L’intérêt de saint Ignace pour l’Afrique – Afrique de l’Ouest
Une série de blogs préparés par l'ARSI (les Archives de la Compagnie de Jésus à Rome) en vue de l'Année ignatienne.
Par Festo Mkenda, SJ - Historien
3. Saint Ignace et l'Afrique de l'Ouest
Les liens qui peuvent être établis entre saint Ignace de Loyola et l'Afrique résultent d'une forte connexion qui existait entre le royaume du Portugal et la Compagnie de Jésus dans ses premières années. En Afrique, les jésuites se sont rendus dans des endroits qui étaient en voie de devenir des sphères d'influence portugaises. Établie comme comptoir commercial portugais depuis 1482, Elmina, dans l'actuel Ghana, était déjà une enclave européenne bien connue sur la côte de l'Afrique de l'Ouest lorsque la Compagnie a été fondée en 1540.
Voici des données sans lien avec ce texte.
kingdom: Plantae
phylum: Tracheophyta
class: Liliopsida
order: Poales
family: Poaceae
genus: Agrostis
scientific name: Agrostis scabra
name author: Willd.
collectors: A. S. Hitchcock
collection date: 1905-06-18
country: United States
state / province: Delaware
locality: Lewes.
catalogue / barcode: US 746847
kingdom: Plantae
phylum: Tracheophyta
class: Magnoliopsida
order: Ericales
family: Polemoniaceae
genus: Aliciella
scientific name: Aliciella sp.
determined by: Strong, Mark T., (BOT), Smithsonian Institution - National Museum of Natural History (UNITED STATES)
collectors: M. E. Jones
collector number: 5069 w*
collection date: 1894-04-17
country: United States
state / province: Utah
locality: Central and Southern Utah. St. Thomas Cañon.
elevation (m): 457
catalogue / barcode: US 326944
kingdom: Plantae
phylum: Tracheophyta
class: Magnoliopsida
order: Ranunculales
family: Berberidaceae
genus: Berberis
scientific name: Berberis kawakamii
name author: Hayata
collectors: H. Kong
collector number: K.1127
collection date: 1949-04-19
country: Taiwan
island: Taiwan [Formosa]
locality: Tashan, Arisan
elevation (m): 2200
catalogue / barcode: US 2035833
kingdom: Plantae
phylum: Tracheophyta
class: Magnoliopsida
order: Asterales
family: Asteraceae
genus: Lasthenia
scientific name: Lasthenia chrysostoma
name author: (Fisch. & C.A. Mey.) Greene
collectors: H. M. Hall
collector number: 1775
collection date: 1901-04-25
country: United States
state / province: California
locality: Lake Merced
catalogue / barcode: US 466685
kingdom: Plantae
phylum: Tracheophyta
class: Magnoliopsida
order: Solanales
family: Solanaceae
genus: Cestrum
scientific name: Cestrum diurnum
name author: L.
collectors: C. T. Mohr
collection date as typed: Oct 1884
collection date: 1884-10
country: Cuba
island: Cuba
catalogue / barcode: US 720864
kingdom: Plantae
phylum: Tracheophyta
Les prêtres qui s'occupaient des résidents portugais d'Elmina étaient souvent mêlés au commerce de l'or qui était la marque de fabrique des entreprises locales dans la région, et les jésuites en sont venus à être considérés comme un remède à cette corruption religieuse. La reine Catherine du Portugal (1507-78) a fait savoir au Provincial des Jésuites du Portugal que le roi Jean III (1502-57, r.1521-57) souhaitait que les Jésuites remplacent les autres missionnaires à Elmina. Dans une lettre du 30 septembre 1554 du père Diego Mirón (d.1590), le Provincial, à Juan de Polanco (1517-76), secrétaire de saint Ignace, la demande a été relayée dans les termes suivants :
La Reine m'a dit que le Roi a décidé d'envoyer deux Pères de la Compagnie dans une partie de l'Afrique très proche de la Guinée appelée Mina, un endroit d'où provient l'or. Ce territoire a le climat le plus malsain de tous les territoires appartenant aux Portugais. Il ne possède qu'un port et un district administratif. Les habitants de ce pays sont noirs. Le roi a pris cette décision à cause des mauvais rapports qu'il a reçus concernant le clergé qui absout de tout, etc. Il voudrait y avoir deux Pères de la Compagnie, et personne d'autre.
Le texte du père Mirón est la meilleure preuve que nous ayons de ce qu'Ignace pouvait savoir sur Elmina en Afrique de l'Ouest. Aucune réponse à cette demande n'a été trouvée et il n'existe aucune trace des premiers jésuites en mission ou travaillant dans cette partie du continent. Ce n'est qu'en 1604 qu'un groupe de jésuites dirigé par le père Balthazar Barreira (mort en 1612) a atteint les îles du Cap-Vert et a établi des activités missionnaires sur le continent, jusqu'à la Guinée-Bissau, le Sierra Leone et le Bénin actuels.
Malgré
l'absence de preuves supplémentaires permettant de relier Ignace et les
premiers jésuites à l'Afrique de l'Ouest, le texte du père Mirón a été comme un
engrais, fertilisant l'imagination de nombreux historiens. La fausse suggestion
contenue dans le numéro de 1952 de La
Croix au Dahomey, selon laquelle saint François Xavier (1506-52), l'un des
premiers compagnons d'Ignace, aurait fait escale à Elmina, a été démentie par
les recherches considérables du père Georg Schurhammer (1882-1971) sur les
voyages de Xavier. Et, sans nouvelles preuves, il est probablement inutile que
les jésuites ou d'autres personnes tentent à nouveau de relier les premiers
jésuites à la région avant 1604. Le Ghana lui-même a dû attendre jusqu'en 1974
pour recevoir son premier missionnaire jésuite. Une résidence a ensuite été
construite sur une propriété surplombant l'océan Atlantique dans la ville de
Cape Coast, à environ treize kilomètres du château historique d'Elmina.
Baptisée Claver House, la résidence est aujourd'hui le lieu d'un programme de
formation du "Troisième an" pour les jésuites.
Fig. 3.1. Carte nautique de 1563 cartographiant le littoral ouest-africain et la localisation d'Elmina (Mina), par le cartographe portugais Lázaro Luís.
Fig. 3.2. Le château d'Elmina en 2010 (Photo de Damien Halleux Radermecker).
Fig. 3.3. La chapelle de la Claver House, Cape Coast, Ghana.